Myanmar president Thein Sein's historical visit to the White House has sparked a wave of criticism by human rights activists who accused the Burmese government of human rights abuses in the recent spate of anti-Muslim violence.
The former general will be the first Myanmar president to be welcomed by a US president in 47 years. His name was removed from a blacklist banning travel to the US in September 2012.
Washington said that Thein Sein's visit "underscores President Obama's commitment to supporting and assisting those governments that make the important decision to embrace reform". The US announced it will consider a duty-free access for Myanmar to US markets. Talks will be held on a bilateral trade and investment framework.
Thein Sein has implemented a raft of reforms since becoming civilian president in 2011, freeing hundreds of political prisoners, easing censorship and allowing Aung San Suu Kyi and her party enter parliament.

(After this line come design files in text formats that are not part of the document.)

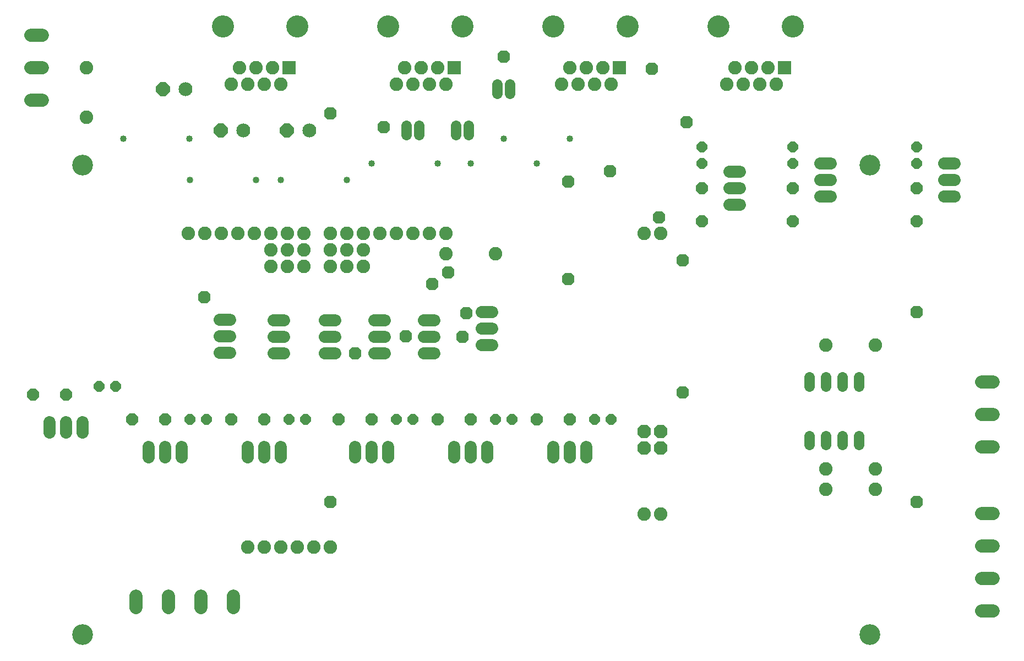
<source format=gts>
G75*
%MOIN*%
%OFA0B0*%
%FSLAX25Y25*%
%IPPOS*%
%LPD*%
%AMOC8*
5,1,8,0,0,1.08239X$1,22.5*
%
%ADD10C,0.12611*%
%ADD11C,0.08200*%
%ADD12R,0.08200X0.08200*%
%ADD13C,0.13398*%
%ADD14OC8,0.08200*%
%ADD15C,0.08400*%
%ADD16OC8,0.08400*%
%ADD17OC8,0.07100*%
%ADD18OC8,0.06400*%
%ADD19C,0.04000*%
%ADD20C,0.07200*%
%ADD21C,0.06400*%
%ADD22C,0.07900*%
%ADD23OC8,0.07556*%
D10*
X0177044Y0125970D03*
X0177044Y0410616D03*
X0653816Y0410616D03*
X0653816Y0125970D03*
D11*
X0526965Y0199100D03*
X0516965Y0199100D03*
X0626965Y0214100D03*
X0626965Y0226600D03*
X0656965Y0226600D03*
X0656965Y0214100D03*
X0656965Y0301600D03*
X0626965Y0301600D03*
X0526965Y0369100D03*
X0516965Y0369100D03*
X0426965Y0356895D03*
X0396965Y0356895D03*
X0396965Y0369100D03*
X0386965Y0369100D03*
X0376965Y0369100D03*
X0366965Y0369100D03*
X0356965Y0369100D03*
X0346965Y0369100D03*
X0336965Y0369100D03*
X0326965Y0369100D03*
X0326965Y0359100D03*
X0336965Y0359100D03*
X0346965Y0359100D03*
X0346965Y0349100D03*
X0336965Y0349100D03*
X0326965Y0349100D03*
X0310965Y0349100D03*
X0300965Y0349100D03*
X0290965Y0349100D03*
X0290965Y0359100D03*
X0290965Y0369100D03*
X0280965Y0369100D03*
X0270965Y0369100D03*
X0260965Y0369100D03*
X0250965Y0369100D03*
X0240965Y0369100D03*
X0300965Y0369100D03*
X0300965Y0359100D03*
X0310965Y0359100D03*
X0310965Y0369100D03*
X0179465Y0439395D03*
X0179465Y0469395D03*
X0266965Y0459395D03*
X0276965Y0459395D03*
X0271965Y0469395D03*
X0281965Y0469395D03*
X0291965Y0469395D03*
X0286965Y0459395D03*
X0296965Y0459395D03*
X0366965Y0459395D03*
X0376965Y0459395D03*
X0386965Y0459395D03*
X0396965Y0459395D03*
X0391965Y0469395D03*
X0381965Y0469395D03*
X0371965Y0469395D03*
X0466965Y0459395D03*
X0476965Y0459395D03*
X0486965Y0459395D03*
X0496965Y0459395D03*
X0491965Y0469395D03*
X0481965Y0469395D03*
X0471965Y0469395D03*
X0566965Y0459395D03*
X0576965Y0459395D03*
X0586965Y0459395D03*
X0596965Y0459395D03*
X0591965Y0469395D03*
X0581965Y0469395D03*
X0571965Y0469395D03*
X0326965Y0179100D03*
X0316965Y0179100D03*
X0306965Y0179100D03*
X0296965Y0179100D03*
X0286965Y0179100D03*
X0276965Y0179100D03*
D12*
X0301965Y0469395D03*
X0401965Y0469395D03*
X0501965Y0469395D03*
X0601965Y0469395D03*
D13*
X0606965Y0494395D03*
X0561965Y0494395D03*
X0506965Y0494395D03*
X0461965Y0494395D03*
X0406965Y0494395D03*
X0361965Y0494395D03*
X0306965Y0494395D03*
X0261965Y0494395D03*
D14*
X0516965Y0249100D03*
X0526965Y0249100D03*
X0526965Y0239100D03*
X0516965Y0239100D03*
D15*
X0314465Y0431600D03*
X0274465Y0431600D03*
X0239465Y0456600D03*
D16*
X0225715Y0456600D03*
X0260715Y0431600D03*
X0300715Y0431600D03*
D17*
X0166965Y0271600D03*
X0146965Y0271600D03*
X0206965Y0256600D03*
X0226965Y0256600D03*
X0266965Y0256600D03*
X0286965Y0256600D03*
X0331965Y0256600D03*
X0351965Y0256600D03*
X0391965Y0256600D03*
X0411965Y0256600D03*
X0451965Y0256600D03*
X0471965Y0256600D03*
X0551965Y0376600D03*
X0551965Y0396600D03*
X0606965Y0396600D03*
X0606965Y0376600D03*
X0681965Y0376600D03*
X0681965Y0396600D03*
D18*
X0681965Y0411600D03*
X0681965Y0421600D03*
X0606965Y0421600D03*
X0606965Y0411600D03*
X0551965Y0411600D03*
X0551965Y0421600D03*
X0496965Y0256600D03*
X0486965Y0256600D03*
X0436965Y0256600D03*
X0426965Y0256600D03*
X0376965Y0256600D03*
X0366965Y0256600D03*
X0311965Y0256600D03*
X0301965Y0256600D03*
X0251965Y0256600D03*
X0241965Y0256600D03*
X0196965Y0276600D03*
X0186965Y0276600D03*
D19*
X0241965Y0401600D03*
X0281965Y0401600D03*
X0296965Y0401600D03*
X0336965Y0401600D03*
X0351965Y0411600D03*
X0391965Y0411600D03*
X0411965Y0411600D03*
X0431965Y0426600D03*
X0451965Y0411600D03*
X0471965Y0426600D03*
X0241670Y0426600D03*
X0201670Y0426600D03*
D20*
X0260015Y0316895D02*
X0266415Y0316895D01*
X0266415Y0306895D02*
X0260015Y0306895D01*
X0260015Y0296895D02*
X0266415Y0296895D01*
X0292765Y0296600D02*
X0299165Y0296600D01*
X0299165Y0306600D02*
X0292765Y0306600D01*
X0292765Y0316600D02*
X0299165Y0316600D01*
X0323765Y0316600D02*
X0330165Y0316600D01*
X0330165Y0306600D02*
X0323765Y0306600D01*
X0323765Y0296600D02*
X0330165Y0296600D01*
X0353765Y0296600D02*
X0360165Y0296600D01*
X0360165Y0306600D02*
X0353765Y0306600D01*
X0353765Y0316600D02*
X0360165Y0316600D01*
X0383765Y0316600D02*
X0390165Y0316600D01*
X0390165Y0306600D02*
X0383765Y0306600D01*
X0383765Y0296600D02*
X0390165Y0296600D01*
X0418765Y0301600D02*
X0425165Y0301600D01*
X0425165Y0311600D02*
X0418765Y0311600D01*
X0418765Y0321600D02*
X0425165Y0321600D01*
X0421965Y0239800D02*
X0421965Y0233400D01*
X0411965Y0233400D02*
X0411965Y0239800D01*
X0401965Y0239800D02*
X0401965Y0233400D01*
X0361965Y0233400D02*
X0361965Y0239800D01*
X0351965Y0239800D02*
X0351965Y0233400D01*
X0341965Y0233400D02*
X0341965Y0239800D01*
X0296965Y0239800D02*
X0296965Y0233400D01*
X0286965Y0233400D02*
X0286965Y0239800D01*
X0276965Y0239800D02*
X0276965Y0233400D01*
X0236965Y0233400D02*
X0236965Y0239800D01*
X0226965Y0239800D02*
X0226965Y0233400D01*
X0216965Y0233400D02*
X0216965Y0239800D01*
X0176965Y0248400D02*
X0176965Y0254800D01*
X0166965Y0254800D02*
X0166965Y0248400D01*
X0156965Y0248400D02*
X0156965Y0254800D01*
X0461965Y0239800D02*
X0461965Y0233400D01*
X0471965Y0233400D02*
X0471965Y0239800D01*
X0481965Y0239800D02*
X0481965Y0233400D01*
X0568765Y0386600D02*
X0575165Y0386600D01*
X0575165Y0396600D02*
X0568765Y0396600D01*
X0568765Y0406600D02*
X0575165Y0406600D01*
X0623765Y0401600D02*
X0630165Y0401600D01*
X0630165Y0391600D02*
X0623765Y0391600D01*
X0623765Y0411600D02*
X0630165Y0411600D01*
X0698765Y0411600D02*
X0705165Y0411600D01*
X0705165Y0401600D02*
X0698765Y0401600D01*
X0698765Y0391600D02*
X0705165Y0391600D01*
D21*
X0646965Y0282200D02*
X0646965Y0276600D01*
X0636965Y0276600D02*
X0636965Y0282200D01*
X0626965Y0282200D02*
X0626965Y0276600D01*
X0616965Y0276600D02*
X0616965Y0282200D01*
X0616965Y0246600D02*
X0616965Y0241000D01*
X0626965Y0241000D02*
X0626965Y0246600D01*
X0636965Y0246600D02*
X0636965Y0241000D01*
X0646965Y0241000D02*
X0646965Y0246600D01*
X0410715Y0428800D02*
X0410715Y0434400D01*
X0403215Y0434400D02*
X0403215Y0428800D01*
X0380715Y0428800D02*
X0380715Y0434400D01*
X0373215Y0434400D02*
X0373215Y0428800D01*
X0428215Y0453800D02*
X0428215Y0459400D01*
X0435715Y0459400D02*
X0435715Y0453800D01*
D22*
X0152936Y0449710D02*
X0145836Y0449710D01*
X0145836Y0469395D02*
X0152936Y0469395D01*
X0152936Y0489080D02*
X0145836Y0489080D01*
X0209457Y0149571D02*
X0209457Y0142471D01*
X0229142Y0142471D02*
X0229142Y0149571D01*
X0248827Y0149571D02*
X0248827Y0142471D01*
X0268512Y0142471D02*
X0268512Y0149571D01*
X0721407Y0140498D02*
X0728507Y0140498D01*
X0728507Y0160183D02*
X0721407Y0160183D01*
X0721407Y0179868D02*
X0728507Y0179868D01*
X0728507Y0199553D02*
X0721407Y0199553D01*
X0721486Y0239710D02*
X0728586Y0239710D01*
X0728586Y0259395D02*
X0721486Y0259395D01*
X0721486Y0279080D02*
X0728586Y0279080D01*
D23*
X0681965Y0321600D03*
X0540565Y0352800D03*
X0526165Y0378900D03*
X0496465Y0406800D03*
X0471065Y0400500D03*
X0542915Y0436400D03*
X0521665Y0468900D03*
X0432065Y0476100D03*
X0359315Y0433400D03*
X0327265Y0441900D03*
X0398590Y0345600D03*
X0388865Y0338400D03*
X0409390Y0320675D03*
X0406965Y0306600D03*
X0372665Y0306900D03*
X0341965Y0296600D03*
X0250665Y0330300D03*
X0326965Y0206600D03*
X0471065Y0341500D03*
X0540565Y0272700D03*
X0681965Y0206600D03*
M02*

</source>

However, critics point at the government's culpability in the recent anti-Muslim clashes and claim US authorities were too quick and short-sighted to concede an official visit to Thein Sein.
A new report by New York-based Human Rights Watch blamed Burmese authorities and members of Arakanese groups for "crimes against humanity" in a campaign decried as "ethnic cleansing" of Rohingya Muslims in the Rakhine state.
More than 125,000 Rohingya have been displaced as a result of violence encouraged, organised and carried out by Burmese officials, community leaders and Buddhist monks with the placid consent of security forces according to the report, based on more than 100 interviews carried out during 2012.
The report came as the EU decided to lift sanctions - including the freezing of assets of more than 1,000 Burmese companies, travel restrictions and ban on EU investment in much area - imposed on Burma.
The US campaign for Burma said the US should have boycotted the relaxation of relationship with Burma as a way to lobby for the condition of Rohingya in the country.
"President Obama is sending the message that crimes against humanity by state forces against ethnic and religious minorities in Burma will be ignored by his administration," Jennifer Quigley, the group's executive director, told France 24.
Just hours before Thein Sein left for the US, 23 prisoners, 19 of whom were political, have been released in Myanmar, prompting allegations that the president was using political prisoner releases as a PR tool.
"The release of any political prisoner is welcome, but two years after the reform process began, people should be asking why there are still hundreds of political prisoners still in jail," said Wai Hnin, Campaigns Officer at Burma Campaign UK. "These releases are blatantly designed to get good publicity ahead of Thein Sein's visit to the USA. It is disgraceful to use political prisoners for public relations like this."